The first step in processing the data returned by a sequencing facitlity should be to determine its quality. The results are useful in deciding how to filter the data for quality before any downstream analysis. FastQC analyzes sequence quality and produces visual reports as html files that can be opened in a browser.
Create a conda environment containing the programs fastqc and multiqc. FastQC generates a report for each sequence in html
format which can be opened in a browser. It also generates compressed data files for each sequence.
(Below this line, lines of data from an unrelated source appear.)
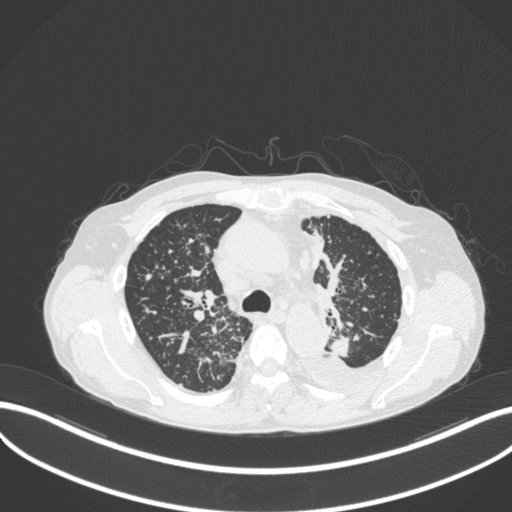
Chest CT, one axial slice; position 250 of 319 along the scan axis; 120 kVp; lung window (W 1500 / L -600 HU); 1 mm slice thickness; 512 × 512 image matrix, field of view 400 × 400 mm. Patient: male, 58 years. Case-level facts recorded for this patient, not image findings: clinical TNM (as recorded): T1c N3 M1.
Structures marked on this image (rectangle marked by the reading radiologist):
- lung tumour (recorded histology: adenocarcinoma): bounding box (x1, y1, x2, y2) in pixels: (326, 333, 357, 361)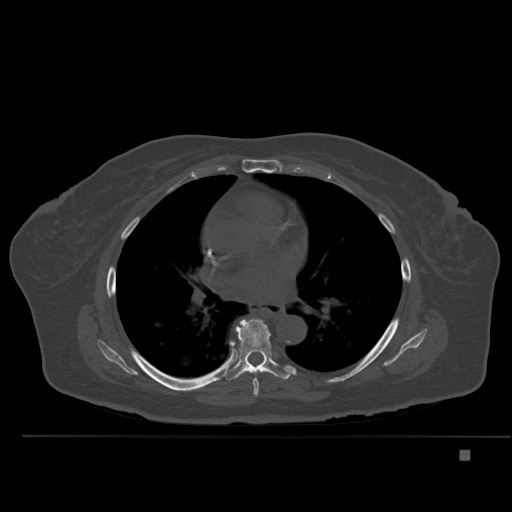
CT including the spine, one axial slice; slice 329 of 477 in the series (ordered by position); bone window (W 1800 / L 400 HU); 1.5 mm slice thickness; 512 × 512 image matrix, field of view 422 × 422 mm. Patient: female, 74 years. Case-level facts recorded for this patient, not image findings: primary cancer: colon.
Structures marked on this image (semi-automatically segmented with operator editing):
- T6 vertebra: bounding box <253,379,259,396> (left, top, right, bottom; pixels)
- T7 vertebra: <225,318,293,381>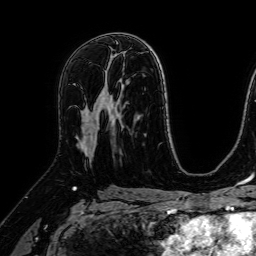
Breast MRI (dynamic contrast-enhanced), one axial slice; position 41 of 64 along the scan axis; cropped to one breast; dynamic contrast-enhanced series, time point 2 of 7 at this slice position (early post-contrast); 1.5 T; TE 2.6 ms, TR 5.2 ms; 2.5 mm slice thickness; 256 × 256 image matrix, field of view 230 × 230 mm. Female patient.
Structures marked on this image (semi-automatic segmentation, software-assisted and operator-edited):
- enhancing-tissue mask used for the functional tumour volume (all voxels passing the contrast-enhancement thresholds inside the analysis volume; usually the tumour): box from (x=77, y=82) to (x=108, y=157) px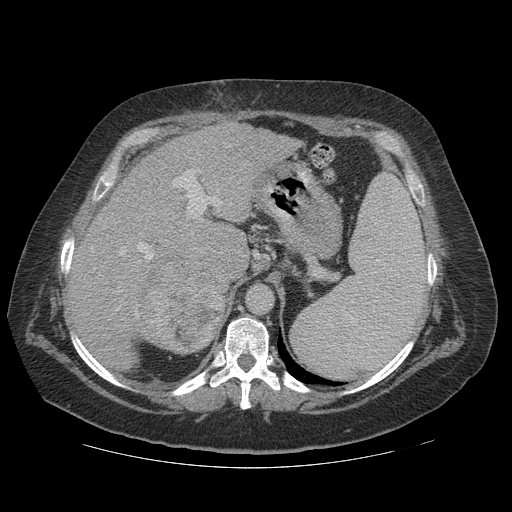
Contrast-enhanced abdominal CT (liver protocol), one axial slice. Slice 82 of 121 in the series (ordered by position). Reconstruction kernel STANDARD. Soft-tissue window (W 400 / L 40 HU). 2.5 mm slice thickness. 512 × 512 image matrix. Case-level facts recorded for this patient, not image findings: diagnosis: hepatocellular carcinoma (patient treated with transarterial chemoembolisation; whether this scan precedes or follows treatment is not stated here); TNM stage (as recorded): Stage-IIIA; Child-Pugh class: A; tumour differentiation: well differentiated.
Annotated regions visible in this slice (semi-automatic segmentation, software-assisted and operator-edited):
- liver parenchyma outside the tumour (the mass and vessels are separate outlines, so this box may not span the whole liver): bounding box <66,122,302,360> (left, top, right, bottom; pixels)
- mass: <133,250,226,355>
- portal vein: <91,145,245,311>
Multiqc scans the Fastqc results and compiles a summary report, also in html
format.
cd
conda source miniconda3/etc/profile.d/conda.sh
conda create --name fastqc fastqc'>=0.12' multiqc'>=1.18'
You only need to create this environment once.
Activate the environment and run FastQC with the code below.
conda activate fastqc # Create the directory test_fastqc and move into it
cd mkdir test_fastqc
cd test_fastqc
# Create an output directory
mkdir fastqc
# Download example files from the QIIME2 tutorial pages
wget https://data.qiime2.org/2020.2/tutorials/atacama-soils/1p/forward.fastq.gz
wget https://data.qiime2.org/2020.2/tutorials/atacama-soils/1p/reverse.fastq.gz
# Run fastqc
for f in $(ls *.fastq.gz); do
fastqc $f -o fastqc
done
# Run multiqc
cd fastqc
multiqc .
Open the html
files in the directory test_fastqc
in a browser. There are ten different kinds of reports.